Mit rund 1,6 Promille Alkohol im Blut ist ein damals 19-jähriger Student aus dem Maintal am Abend des 10. Oktober vergangenen Jahres in Erlangen auf einem E-Scooter, einem motorisierten Tret-Roller, gefahren. Eine Polizeistreife kontrollierte ihn am Hauptbahnhof und nahm ihm gleich den Führerschein ab, nachdem der hohe Alkoholwert gemessen wurde. Außerdem erhielt der Student einen Strafbefehl über 300 Euro plus drei Monaten Fahrverbot.

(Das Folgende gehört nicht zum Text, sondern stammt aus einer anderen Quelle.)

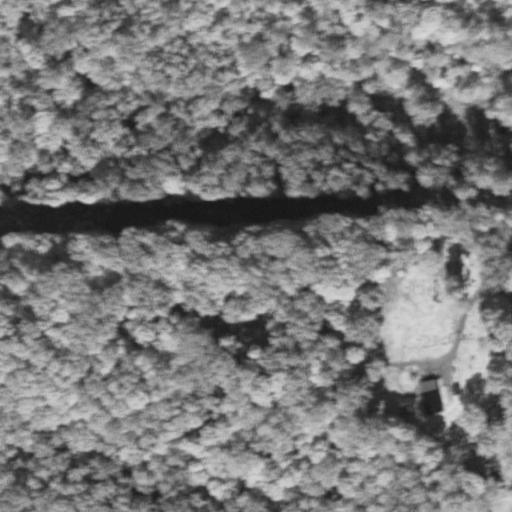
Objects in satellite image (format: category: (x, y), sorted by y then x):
building: (466, 391)
building: (441, 394)
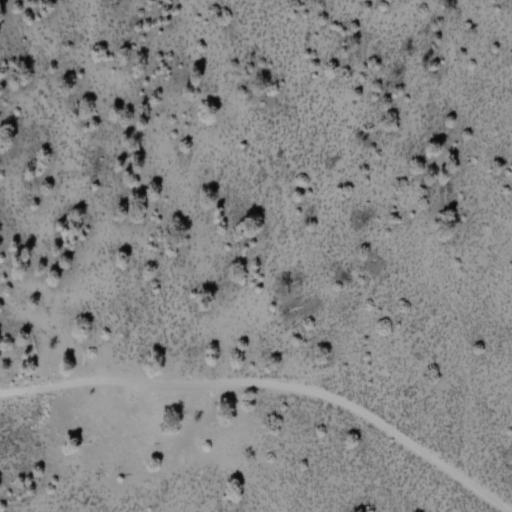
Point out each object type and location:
road: (271, 388)
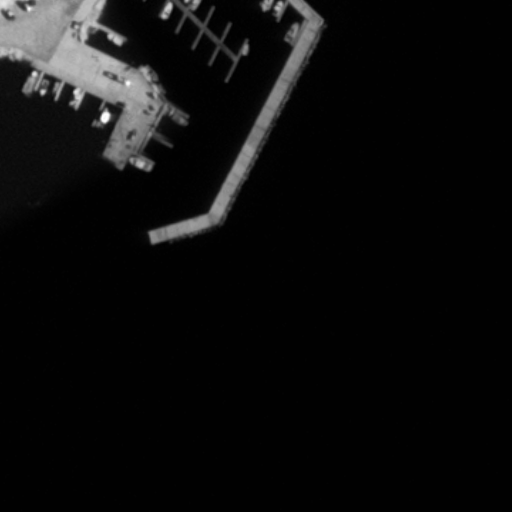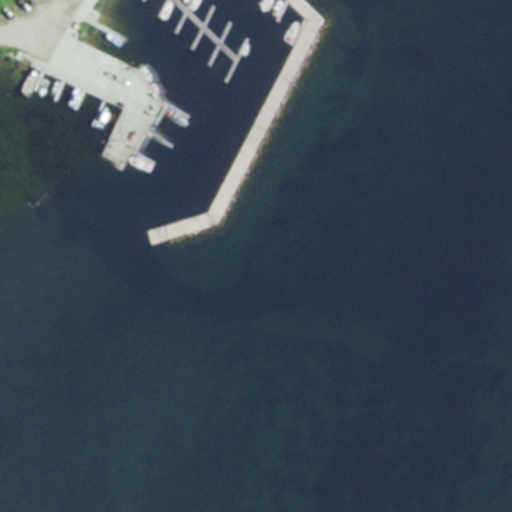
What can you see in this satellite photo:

Er legte Einspruch ein – mit Erfolg.
Denn das Jugendgericht reduzierte am Montag die Dauer des Fahrverbots auf einen Monat. Verteidiger Steffen Vogel sagte, sein Mandant habe nicht gewusst, dass es sich bei dem E-Scooter um ein motorisiertes Fahrzeug handelt, das er unter Alkoholeinfluss nicht hätte fahren dürfen. Er habe mit Freunden fünf Bier und einen Cocktail getrunken und dazu Medikamente genommen, wodurch wohl der hohe Alkoholwert zustand kam.
Den E-Scooter, der vor der Kneipe auf dem Bürgersteig stand, habe er per Handy-App gemietet. Damit sei er dann die kurze Strecke von rund 200 Metern zum Bahnhof gefahren. Niemand sei gefährdet worden. Seit nunmehr sieben Monaten sei er seinen Führerschein wegen der Bagatellfahrt los.
Es hätte nicht einmal Fahrrad fahren dürfen
Der Staatsanwalt erwiderte, dass der Gesetzgeber den Grenzwert zur absoluten Fahruntüchtigkeit auf 1,1 Promille festgelegt habe. Der Wert gelte für alle Kraftfahrzeuge und sei hier weit überschritten. Mit 1,6 Promille hätte der Angeklagte nicht einmal Fahrrad fahren dürfen, sagte der Anklagevertreter.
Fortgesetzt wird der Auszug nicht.